**Work request:** Below is a listing; transcribe it exactly but without any images.

───── Dataset excerpt

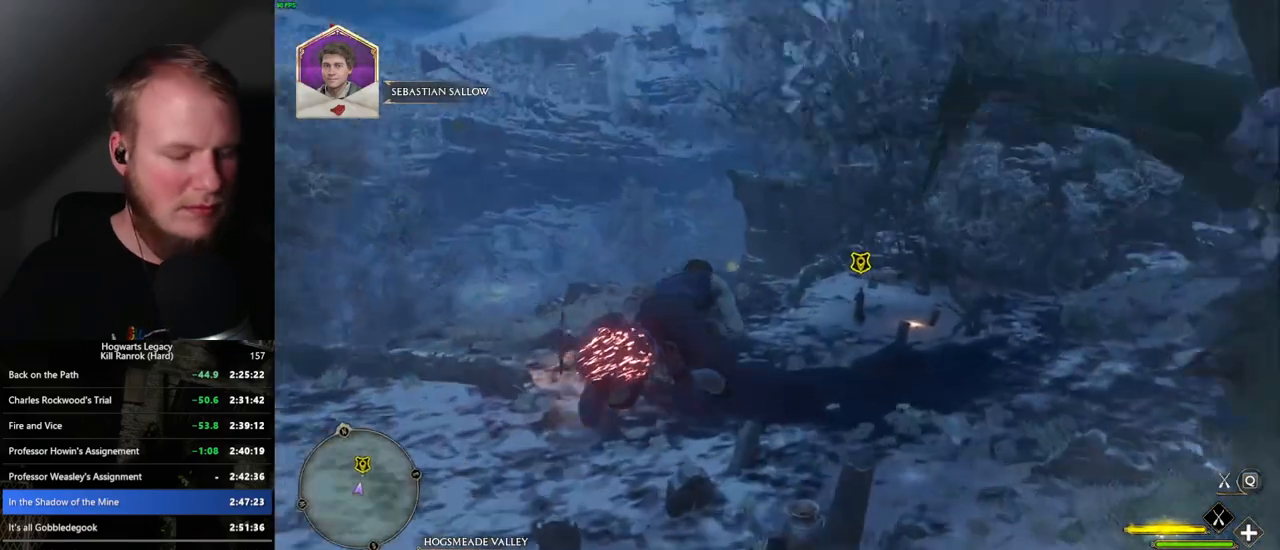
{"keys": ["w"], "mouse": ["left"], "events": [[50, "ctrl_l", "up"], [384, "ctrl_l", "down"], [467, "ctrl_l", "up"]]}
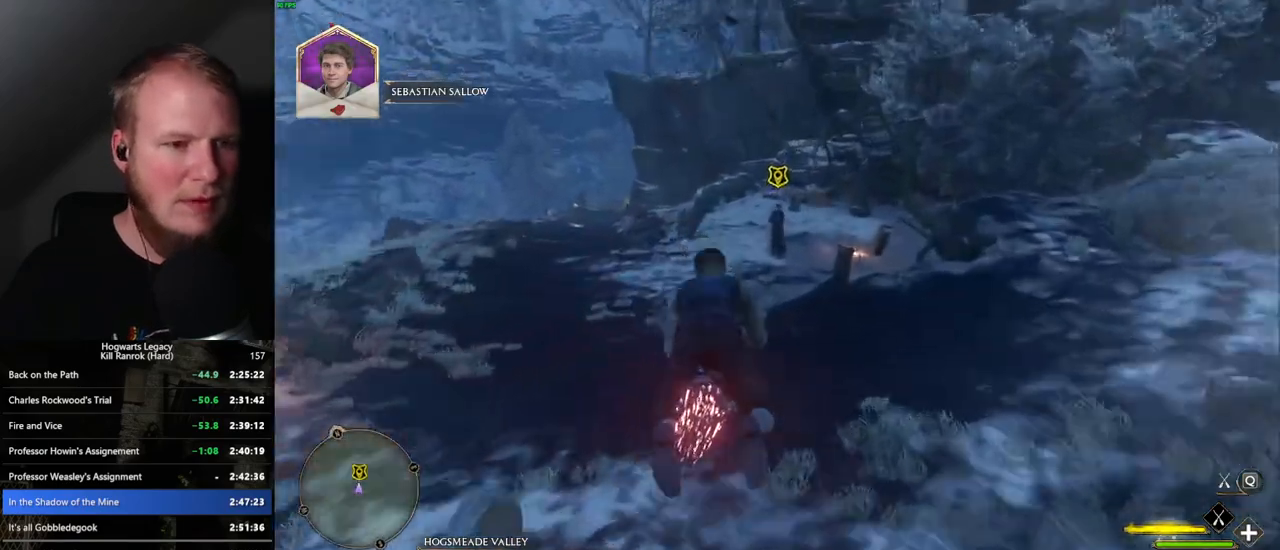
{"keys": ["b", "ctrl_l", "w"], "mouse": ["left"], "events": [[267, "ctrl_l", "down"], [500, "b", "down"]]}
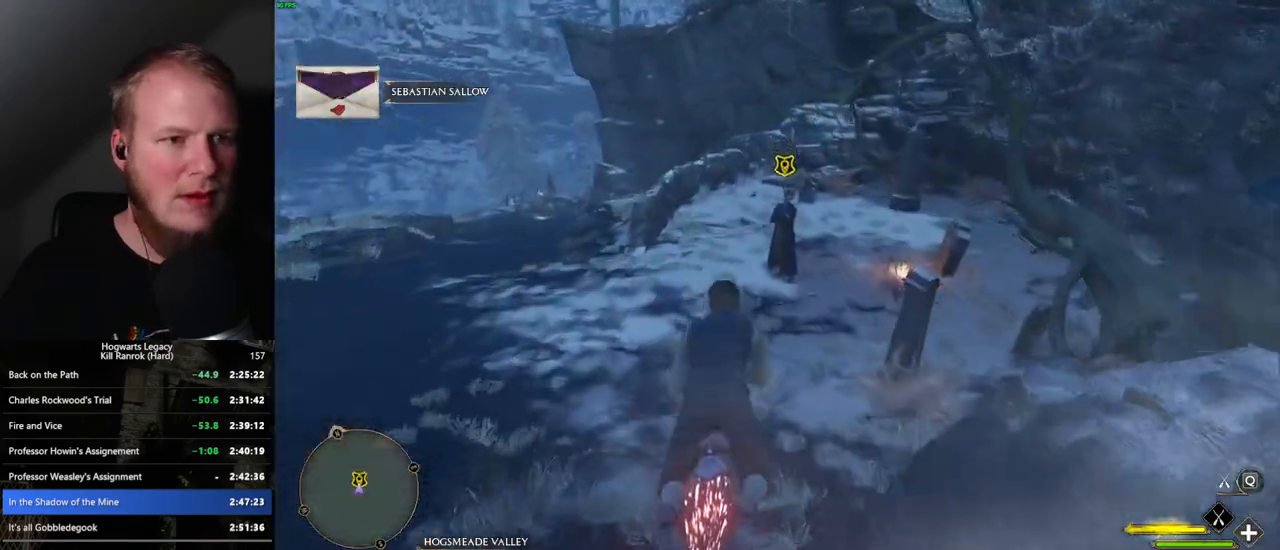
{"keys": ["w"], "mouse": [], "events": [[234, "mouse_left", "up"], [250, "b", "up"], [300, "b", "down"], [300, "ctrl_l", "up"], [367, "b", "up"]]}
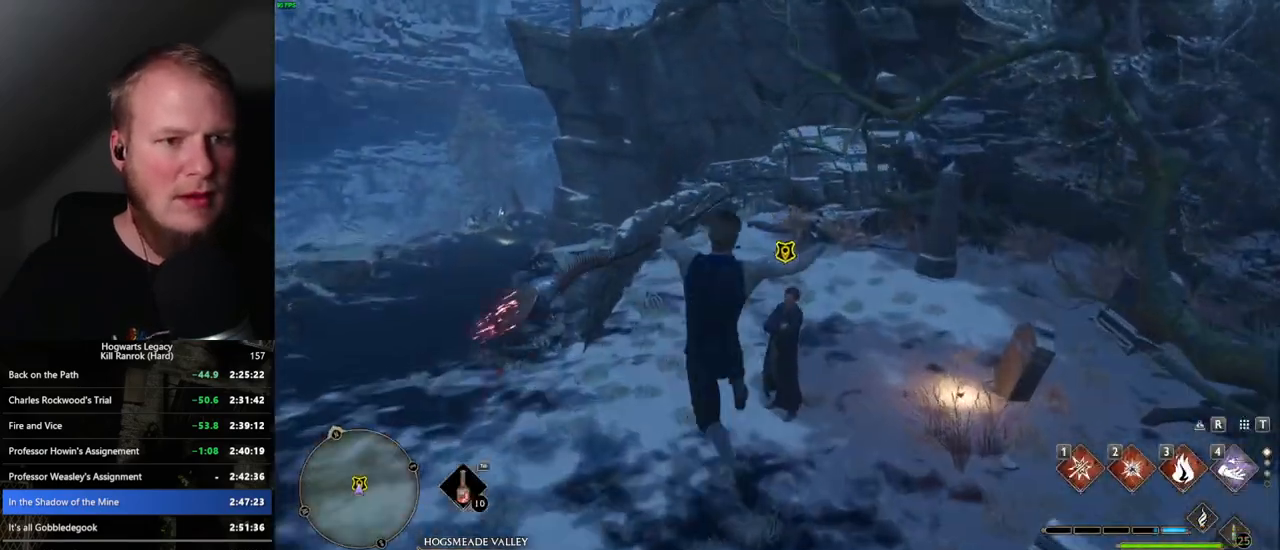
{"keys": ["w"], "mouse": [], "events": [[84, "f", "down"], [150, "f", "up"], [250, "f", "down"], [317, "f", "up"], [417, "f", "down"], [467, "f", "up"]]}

──────────

**Solution for this exercise:**
{"keys": ["w"], "mouse": ["left"], "events": [[50, "ctrl_l", "up"], [384, "ctrl_l", "down"], [467, "ctrl_l", "up"]]}
{"keys": ["b", "ctrl_l", "w"], "mouse": ["left"], "events": [[267, "ctrl_l", "down"], [500, "b", "down"]]}
{"keys": ["w"], "mouse": [], "events": [[234, "mouse_left", "up"], [250, "b", "up"], [300, "b", "down"], [300, "ctrl_l", "up"], [367, "b", "up"]]}
{"keys": ["w"], "mouse": [], "events": [[84, "f", "down"], [150, "f", "up"], [250, "f", "down"], [317, "f", "up"], [417, "f", "down"], [467, "f", "up"]]}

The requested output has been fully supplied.